After exhaustive research, and no real nuts n bolts feedback from uber, I've decided to buy my own commercial insurance. Adds $3k to my policy, but I figure with a million-five in liability, I'm now officially covered eight ways from Sunday. Also necessary if I go 'legit' with RDU. Anybody else gone down this road?


----------



## scrurbscrud (Sep 11, 2014)

big red 1 said:


> After exhaustive research, and no real nuts n bolts feedback from uber, I've decided to buy my own commercial insurance. Adds $3k to my policy, but I figure with a million-five in liability, I'm now officially covered eight ways from Sunday. Also necessary if I go 'legit' with RDU. Anybody else gone down this road?


Yep. Wouldn't even consider doing it any other way. Runs me about $315 a month higher than my std. auto policy. But, hey, good on you for having your head screwed on straight when it comes to insurance. I ain't trusting Uber for any reason. No reason to trust anybody but yourself. Hope you make the numbers work. It's a lot more peace of mind not having to worry about it. And it sounds like you got great coverage for not too much extra. I think I capped mine at a half a mil. Figure if I **** up beyond that it ain't gonna matter much.


----------



## big red 1 (Mar 18, 2015)

scrurbscrud said:


> Yep. Wouldn't even consider doing it any other way. Runs me about $315 a month higher than my std. auto policy. But, hey, good on you for having your head screwed on straight when it comes to insurance.
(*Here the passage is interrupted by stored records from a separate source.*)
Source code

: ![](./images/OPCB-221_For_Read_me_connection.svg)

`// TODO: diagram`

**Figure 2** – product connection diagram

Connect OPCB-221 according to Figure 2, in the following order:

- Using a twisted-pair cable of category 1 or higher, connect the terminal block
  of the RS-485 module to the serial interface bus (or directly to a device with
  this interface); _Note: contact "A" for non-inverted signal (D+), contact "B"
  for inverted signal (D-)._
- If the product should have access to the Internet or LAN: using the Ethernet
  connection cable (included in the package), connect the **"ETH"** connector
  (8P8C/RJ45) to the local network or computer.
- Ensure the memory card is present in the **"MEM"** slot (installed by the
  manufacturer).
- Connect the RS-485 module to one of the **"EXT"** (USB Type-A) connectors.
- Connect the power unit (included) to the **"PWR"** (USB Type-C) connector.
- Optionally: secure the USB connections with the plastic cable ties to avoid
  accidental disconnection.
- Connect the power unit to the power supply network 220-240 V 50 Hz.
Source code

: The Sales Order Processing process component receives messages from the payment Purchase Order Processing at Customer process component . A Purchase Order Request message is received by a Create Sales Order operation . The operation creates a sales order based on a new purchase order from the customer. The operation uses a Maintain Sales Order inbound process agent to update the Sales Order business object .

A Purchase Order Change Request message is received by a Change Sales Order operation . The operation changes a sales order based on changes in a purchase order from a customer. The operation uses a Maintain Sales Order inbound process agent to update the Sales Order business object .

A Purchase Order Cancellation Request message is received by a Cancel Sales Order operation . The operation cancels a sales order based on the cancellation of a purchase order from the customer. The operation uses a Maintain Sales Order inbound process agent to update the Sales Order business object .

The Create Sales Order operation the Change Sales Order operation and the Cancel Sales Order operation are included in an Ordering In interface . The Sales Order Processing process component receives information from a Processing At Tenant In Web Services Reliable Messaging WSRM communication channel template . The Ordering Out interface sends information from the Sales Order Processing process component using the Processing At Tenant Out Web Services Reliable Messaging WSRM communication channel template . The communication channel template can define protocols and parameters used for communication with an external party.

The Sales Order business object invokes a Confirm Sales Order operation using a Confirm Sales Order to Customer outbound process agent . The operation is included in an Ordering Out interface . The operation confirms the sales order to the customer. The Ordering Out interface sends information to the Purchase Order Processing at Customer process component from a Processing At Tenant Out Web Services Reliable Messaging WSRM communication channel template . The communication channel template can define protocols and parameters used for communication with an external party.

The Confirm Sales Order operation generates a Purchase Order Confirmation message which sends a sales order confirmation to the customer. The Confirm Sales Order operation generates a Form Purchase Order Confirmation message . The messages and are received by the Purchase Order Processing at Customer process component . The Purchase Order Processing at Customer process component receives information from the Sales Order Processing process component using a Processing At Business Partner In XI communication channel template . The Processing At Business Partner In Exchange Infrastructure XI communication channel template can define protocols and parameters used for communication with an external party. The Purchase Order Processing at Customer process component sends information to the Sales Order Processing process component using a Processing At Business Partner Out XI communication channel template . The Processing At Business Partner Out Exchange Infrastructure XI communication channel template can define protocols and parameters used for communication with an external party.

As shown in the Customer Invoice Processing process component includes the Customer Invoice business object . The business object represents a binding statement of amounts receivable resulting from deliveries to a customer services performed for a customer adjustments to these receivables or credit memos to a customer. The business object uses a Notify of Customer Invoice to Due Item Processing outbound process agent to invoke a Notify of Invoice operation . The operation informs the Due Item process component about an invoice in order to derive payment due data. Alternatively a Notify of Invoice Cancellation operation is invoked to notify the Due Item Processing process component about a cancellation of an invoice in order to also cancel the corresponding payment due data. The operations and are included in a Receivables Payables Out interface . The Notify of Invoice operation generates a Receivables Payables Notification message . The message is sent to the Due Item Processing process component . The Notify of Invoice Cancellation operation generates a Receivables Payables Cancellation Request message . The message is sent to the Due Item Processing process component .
I ain't trusting Uber for any reason. No reason to trust anybody but yourself. Hope you make the numbers work. It's a lot more peace of mind not having to worry about it. And it sounds like you got great coverage for not too much extra. I think I capped mine at a half a mil. Figure if I **** up beyond that it ain't gonna matter much.


Not every insurance co. even offers commercial insurance to private vehicle owners here in NC. Most don't do it, & those that will, sell you the same policy hack-drivers use. Mil & a half is pretty much req'd by the airport authority, & that's what I bought.


----------